• Excerpt
# Risque` Photo Shoot (NSFW)



## bowronfam3 (Jun 26, 2007)

Thanks for all the comments guys!!


----------



## Alex_B (Jun 26, 2007)

hmm.. too many to comment in detail with the little time I have tonight .. but for my personal taste they all look way to soft for me ... this is far from being a subtle effect.

some also have a nasty greenish colour cast.
some of the poses and images are nice .. apart from what i mentioned


----------



## elsaspet (Jun 26, 2007)

She will probably like these.
However, they seem to have all been underexposed and then brought back due to the noise levels in the photos.  There is much more than the acceptable amount.
Softness can be your friend, especially in these types of shoots, but always do it on a layer, and then go back and sharpen everything that should be sharp.........and if this is an action, which I suspect it is, never, never use the default amount.  The smoothing in these photos is very distracting.
Also, posing is vital in these shots.  NEVER let them put their wieght on a limb, especially one prominent to the camera.  If you just have to, learn to love the liquify tool.
Are they bad?  Absolutely not.  The posing is thoughtful and well done IMO, the colors are a bit on the red side, but it's still nice and sunny.  The girl will feel like a million bucks with these.

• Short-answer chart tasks
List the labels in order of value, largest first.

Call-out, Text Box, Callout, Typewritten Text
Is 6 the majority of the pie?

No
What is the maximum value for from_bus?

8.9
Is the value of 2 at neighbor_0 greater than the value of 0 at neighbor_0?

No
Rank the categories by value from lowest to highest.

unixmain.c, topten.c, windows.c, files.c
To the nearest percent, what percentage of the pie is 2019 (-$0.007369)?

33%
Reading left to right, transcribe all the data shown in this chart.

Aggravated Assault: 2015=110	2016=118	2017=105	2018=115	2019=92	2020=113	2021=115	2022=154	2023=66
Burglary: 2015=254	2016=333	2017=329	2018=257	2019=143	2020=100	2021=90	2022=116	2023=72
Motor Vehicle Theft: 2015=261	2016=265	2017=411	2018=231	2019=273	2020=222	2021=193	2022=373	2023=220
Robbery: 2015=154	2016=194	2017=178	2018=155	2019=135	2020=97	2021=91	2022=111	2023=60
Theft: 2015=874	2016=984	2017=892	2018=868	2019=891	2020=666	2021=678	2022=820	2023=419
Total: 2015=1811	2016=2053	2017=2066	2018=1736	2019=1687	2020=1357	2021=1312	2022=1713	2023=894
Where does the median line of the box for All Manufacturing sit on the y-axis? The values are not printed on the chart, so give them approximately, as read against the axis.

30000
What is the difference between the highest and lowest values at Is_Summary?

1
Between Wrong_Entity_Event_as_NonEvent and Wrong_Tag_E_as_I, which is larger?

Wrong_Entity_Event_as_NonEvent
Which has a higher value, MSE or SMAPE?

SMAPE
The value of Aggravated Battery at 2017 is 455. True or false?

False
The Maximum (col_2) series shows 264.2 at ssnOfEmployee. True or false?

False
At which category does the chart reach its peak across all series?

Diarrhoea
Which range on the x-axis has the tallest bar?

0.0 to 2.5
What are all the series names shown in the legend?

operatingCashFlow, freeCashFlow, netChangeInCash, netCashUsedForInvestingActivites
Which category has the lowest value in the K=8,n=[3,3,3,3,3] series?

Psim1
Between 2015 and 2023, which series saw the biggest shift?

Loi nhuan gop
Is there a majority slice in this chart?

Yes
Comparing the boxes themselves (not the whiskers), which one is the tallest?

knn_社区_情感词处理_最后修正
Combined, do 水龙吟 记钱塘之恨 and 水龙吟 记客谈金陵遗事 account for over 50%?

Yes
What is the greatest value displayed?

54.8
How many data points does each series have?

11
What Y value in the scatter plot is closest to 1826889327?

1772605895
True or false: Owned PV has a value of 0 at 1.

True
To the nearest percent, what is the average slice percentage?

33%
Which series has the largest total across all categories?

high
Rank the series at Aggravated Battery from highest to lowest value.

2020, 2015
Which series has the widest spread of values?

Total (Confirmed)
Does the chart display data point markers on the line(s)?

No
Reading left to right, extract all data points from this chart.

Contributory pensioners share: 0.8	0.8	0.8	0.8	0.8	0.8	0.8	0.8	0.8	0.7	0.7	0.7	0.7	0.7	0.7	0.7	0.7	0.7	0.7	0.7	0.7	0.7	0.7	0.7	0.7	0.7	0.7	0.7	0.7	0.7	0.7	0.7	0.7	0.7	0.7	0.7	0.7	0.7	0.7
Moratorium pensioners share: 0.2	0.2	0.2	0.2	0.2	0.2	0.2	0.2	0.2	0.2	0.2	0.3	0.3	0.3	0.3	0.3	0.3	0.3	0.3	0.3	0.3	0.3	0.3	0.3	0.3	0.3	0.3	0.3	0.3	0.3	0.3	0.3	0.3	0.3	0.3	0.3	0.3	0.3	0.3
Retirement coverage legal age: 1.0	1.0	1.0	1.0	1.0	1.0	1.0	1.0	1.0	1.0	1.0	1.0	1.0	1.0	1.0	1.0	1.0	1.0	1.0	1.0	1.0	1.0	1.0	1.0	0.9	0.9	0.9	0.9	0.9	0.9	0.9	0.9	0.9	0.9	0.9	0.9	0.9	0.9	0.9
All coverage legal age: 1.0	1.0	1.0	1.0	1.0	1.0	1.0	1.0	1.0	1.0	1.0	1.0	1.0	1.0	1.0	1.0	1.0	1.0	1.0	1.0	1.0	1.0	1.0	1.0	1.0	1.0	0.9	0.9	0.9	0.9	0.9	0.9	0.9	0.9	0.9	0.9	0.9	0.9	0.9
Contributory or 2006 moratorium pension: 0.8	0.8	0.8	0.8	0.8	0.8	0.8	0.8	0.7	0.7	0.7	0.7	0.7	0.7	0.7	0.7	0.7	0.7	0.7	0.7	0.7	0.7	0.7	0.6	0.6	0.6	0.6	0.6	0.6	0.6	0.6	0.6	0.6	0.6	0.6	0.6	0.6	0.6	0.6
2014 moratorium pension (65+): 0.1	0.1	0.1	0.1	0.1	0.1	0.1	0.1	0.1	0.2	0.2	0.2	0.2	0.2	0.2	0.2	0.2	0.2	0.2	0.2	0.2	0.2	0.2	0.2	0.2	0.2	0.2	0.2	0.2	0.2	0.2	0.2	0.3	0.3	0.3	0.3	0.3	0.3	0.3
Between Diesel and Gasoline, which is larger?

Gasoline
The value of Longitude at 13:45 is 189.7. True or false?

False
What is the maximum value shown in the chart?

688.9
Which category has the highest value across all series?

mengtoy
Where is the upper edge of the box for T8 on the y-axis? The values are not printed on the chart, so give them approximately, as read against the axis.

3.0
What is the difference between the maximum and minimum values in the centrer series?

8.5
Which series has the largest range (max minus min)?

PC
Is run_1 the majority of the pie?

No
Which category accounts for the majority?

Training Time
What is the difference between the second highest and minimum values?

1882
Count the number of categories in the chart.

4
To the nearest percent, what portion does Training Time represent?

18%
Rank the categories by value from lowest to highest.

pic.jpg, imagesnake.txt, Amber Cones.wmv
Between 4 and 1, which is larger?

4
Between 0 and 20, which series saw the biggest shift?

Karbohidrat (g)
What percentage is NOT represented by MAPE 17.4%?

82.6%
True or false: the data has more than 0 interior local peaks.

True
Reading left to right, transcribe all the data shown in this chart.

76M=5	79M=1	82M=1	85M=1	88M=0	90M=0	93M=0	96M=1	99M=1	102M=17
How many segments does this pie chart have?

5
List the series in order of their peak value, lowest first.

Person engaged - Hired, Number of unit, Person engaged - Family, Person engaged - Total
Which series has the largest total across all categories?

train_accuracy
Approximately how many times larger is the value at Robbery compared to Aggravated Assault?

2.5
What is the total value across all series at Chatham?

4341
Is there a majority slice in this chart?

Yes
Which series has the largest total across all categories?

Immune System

• Request A
In the photo shoot critique thread, which tool does elsaspet say to learn to love if a subject has to put weight on a limb?
• Request B
Continue the photo shoot critique thread from its last post.

• Task response A
The liquify tool.

• Task response B
My advice above is only for future work.


----------



## koda-46 (Jun 26, 2007)

not too big on them, but I like the sixth one... though the noise levels are way too high...


----------



## ericdrichards (Jun 26, 2007)

if you could use Noise Ninja, you'd be SET.


----------



## Freddie (Jun 26, 2007)

No. 1 is one of the best I have seen posted here in a while. She looks uncomfortable and strangely posed in the others, JMHO.


----------



## THORHAMMER (Jun 27, 2007)

#1 looks the worst to me, the flash is just so killing the shot its not funny. 

#8 does it for me, natural and kind of intriguing .... just if the picture of her mom wasnt in the background on the shelf... lolololol


----------



## sabbath999 (Jun 27, 2007)

I assume you told her you were posting them on the net?


----------



## JohnMF (Jun 29, 2007)

sabbath999 said:


> I assume you told her you were posting them on the net?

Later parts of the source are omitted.